TO DO
After finding the line that contains "After each view, print" in the entries below, retype it and every following line precisely, the last included.

Camera calibration data
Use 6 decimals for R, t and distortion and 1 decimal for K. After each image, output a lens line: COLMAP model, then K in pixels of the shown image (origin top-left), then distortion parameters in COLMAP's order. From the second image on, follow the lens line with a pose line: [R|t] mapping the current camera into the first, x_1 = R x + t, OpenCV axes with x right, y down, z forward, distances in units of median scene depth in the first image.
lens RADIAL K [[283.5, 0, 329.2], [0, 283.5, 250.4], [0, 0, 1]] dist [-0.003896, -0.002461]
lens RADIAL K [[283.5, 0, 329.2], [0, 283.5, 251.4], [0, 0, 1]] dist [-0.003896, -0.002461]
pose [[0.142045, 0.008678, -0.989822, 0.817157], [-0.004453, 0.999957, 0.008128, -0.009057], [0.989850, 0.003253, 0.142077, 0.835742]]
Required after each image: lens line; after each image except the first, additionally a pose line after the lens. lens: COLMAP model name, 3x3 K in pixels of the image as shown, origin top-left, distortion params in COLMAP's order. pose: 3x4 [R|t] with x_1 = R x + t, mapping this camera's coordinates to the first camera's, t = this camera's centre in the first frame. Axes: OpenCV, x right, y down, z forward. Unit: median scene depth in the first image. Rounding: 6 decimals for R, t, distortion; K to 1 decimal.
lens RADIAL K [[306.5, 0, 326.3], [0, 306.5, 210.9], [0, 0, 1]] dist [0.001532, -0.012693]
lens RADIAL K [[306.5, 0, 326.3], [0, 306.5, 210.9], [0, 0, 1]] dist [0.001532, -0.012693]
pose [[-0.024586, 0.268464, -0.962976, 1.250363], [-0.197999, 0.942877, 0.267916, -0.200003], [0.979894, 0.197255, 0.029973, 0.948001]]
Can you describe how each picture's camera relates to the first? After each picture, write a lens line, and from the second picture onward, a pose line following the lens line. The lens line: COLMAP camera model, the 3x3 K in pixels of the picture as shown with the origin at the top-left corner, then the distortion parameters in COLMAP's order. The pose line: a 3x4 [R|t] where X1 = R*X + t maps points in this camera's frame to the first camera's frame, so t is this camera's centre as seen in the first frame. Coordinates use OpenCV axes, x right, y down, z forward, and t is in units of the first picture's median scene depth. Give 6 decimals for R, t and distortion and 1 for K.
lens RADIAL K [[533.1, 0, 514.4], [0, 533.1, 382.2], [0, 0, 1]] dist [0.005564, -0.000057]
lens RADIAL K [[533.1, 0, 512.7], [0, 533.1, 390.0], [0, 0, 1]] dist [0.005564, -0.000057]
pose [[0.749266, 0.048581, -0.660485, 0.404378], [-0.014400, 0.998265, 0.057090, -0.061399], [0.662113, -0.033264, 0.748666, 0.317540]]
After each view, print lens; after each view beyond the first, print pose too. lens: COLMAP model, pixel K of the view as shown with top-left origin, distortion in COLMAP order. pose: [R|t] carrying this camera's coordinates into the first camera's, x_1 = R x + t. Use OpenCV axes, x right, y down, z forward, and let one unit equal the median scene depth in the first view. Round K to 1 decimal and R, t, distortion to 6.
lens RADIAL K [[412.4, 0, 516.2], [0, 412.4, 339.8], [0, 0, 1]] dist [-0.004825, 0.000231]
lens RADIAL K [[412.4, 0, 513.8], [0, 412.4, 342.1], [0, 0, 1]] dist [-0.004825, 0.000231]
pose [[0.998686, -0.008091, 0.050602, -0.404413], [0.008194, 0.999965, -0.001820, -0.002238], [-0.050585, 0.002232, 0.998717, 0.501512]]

ANSWER TO THIS PROBLEM
After each view, print lens; after each view beyond the first, print pose too. lens: COLMAP model, pixel K of the view as shown with top-left origin, distortion in COLMAP order. pose: [R|t] carrying this camera's coordinates into the first camera's, x_1 = R x + t. Use OpenCV axes, x right, y down, z forward, and let one unit equal the median scene depth in the first view. Round K to 1 decimal and R, t, distortion to 6.
lens RADIAL K [[412.4, 0, 516.2], [0, 412.4, 339.8], [0, 0, 1]] dist [-0.004825, 0.000231]
lens RADIAL K [[412.4, 0, 513.8], [0, 412.4, 342.1], [0, 0, 1]] dist [-0.004825, 0.000231]
pose [[0.998686, -0.008091, 0.050602, -0.404413], [0.008194, 0.999965, -0.001820, -0.002238], [-0.050585, 0.002232, 0.998717, 0.501512]]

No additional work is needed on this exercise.